A Lack of Clean and Safe Toilets leaves Women Vulnerable to Attacks

By By Traci Tong, PRI's The World

We take toilets for granted in the United States. We usually have access to safe facilities when we need it.

So, imagine being afraid every time you need to use the toilet. Afraid of being attacked or exposed to a disease.

For more than 1 billion women and girls around the world, those fears are real. They don't feel safe going to the bathroom, according to WaterAid, an international nonprofit group that promotes clean water, decent toilets and good hygiene.
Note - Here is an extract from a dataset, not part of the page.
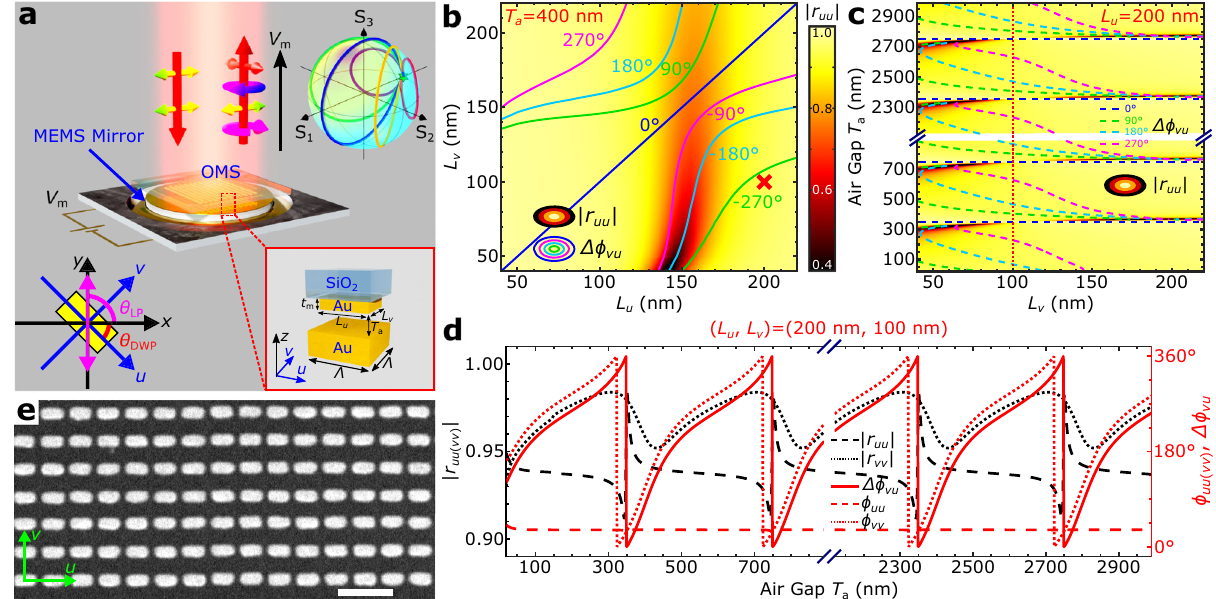
Fig. 1 Electrically controlled MEMS-OMS-based DWP. a Schematic of the dynamic wave plate (DWP) component consisting of an optical metasurface (OMS) on a glass substrate, mounted on a movable micro-electro-mechanical system (MEMS) mirror. By applying a voltage V m , the separation between the MEMS mirror and OMS can be changed, thereby achieving a continuously variable birefringence in re fl ection. The bottom-right inset is a close-up view of the MEMS-OMS unit cell representing a gold nanobrick on glass separated by an air gap T a from the MEMS gold mirror. The top-right inset illustrates, with the Poincaré sphere, different re fl ected fi eld polarization trajectories that can be realized by changing V m for the fi xed incident linear polarization (LP) state | y > ( θ LP = 90°) and fi ve different DWP orientations ( θ DWP = 15°, 30°, 45°, 60°, 75°). The coordinate systems used are shown in the bottom-left inset. b Re fl ection amplitude (| r uu |) and bi r efringence ( Δ ϕ vu ) calculated as a function of the nanobrick side lengths L u and L v , for the air gap T a = 400 nm, with other parameters as follows: λ = 800nm, t m = 50 nm, Λ = 250 nm. Color map is related to the re fl ection amplitude, while colored lines represent constant birefringence contours. The red cross indicates the selected nanobrick dimensions L u × L v = 200 nm × 100 nm. c Re fl ection amplitude (| r uu | ) and bi r efringence ( Δ ϕ vu ) calculated as a function of the nanobrick side length L v and air gap T a , for the other side length L u = 200 nm. Color map is related to the re fl ection amplitude, while colored dashed lines represent constant birefringence contours. The vertical, red dotted line corresponds to the selected nanobrick dimensions L u × L v = 200 nm × 100 nm. d Re fl ection amplitudes | r uu ( vv ) | (black dashed and dotted), phase ϕ uu ( vv ) (red dashed and dotted), and birefringence Δ ϕ vu (red solid) calculated as a function of the air gap T a for the selected nanobrick dimensions L u × L v = 200 nm × 100 nm. e Scanning electron microscopy (SEM) image of a part of the OMS nanobrick array fabricated on the glass substrate. The scale bar is 500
It's about basic dignity and safety for women, says Chilufya Chileshe, WaterAid's regional advocacy manager for southern Africa. "There is a huge amount of burden on them and when it comes to open defecation, for instance, so many communities ... don't have decent toilets and [the women] have to use the bush. And there is fear of rape and sometimes death."

Girls are most likely to miss classes if they are menstruating and their schools do not have private toilets. Or, they will miss school altogether if they don't feel safe.

The problem isn't visible enough, she says.

But it doesn't have to be this way. "We talk a lot about access to water and the challenges of people walking and women, especially, walking long distances carrying buckets. But we often don't think about the sanitation ... and the situation women face."

Governments, Chileshe says, have tried to address the problem of people defecating in the open. But improvements have been slow. Between 2005 and 2015, the number of people defecating in the open dropped from 1.2 billion to 892 million. According to WaterAid, India accounts for the vast majority of those people — with 732 million people living without toilets.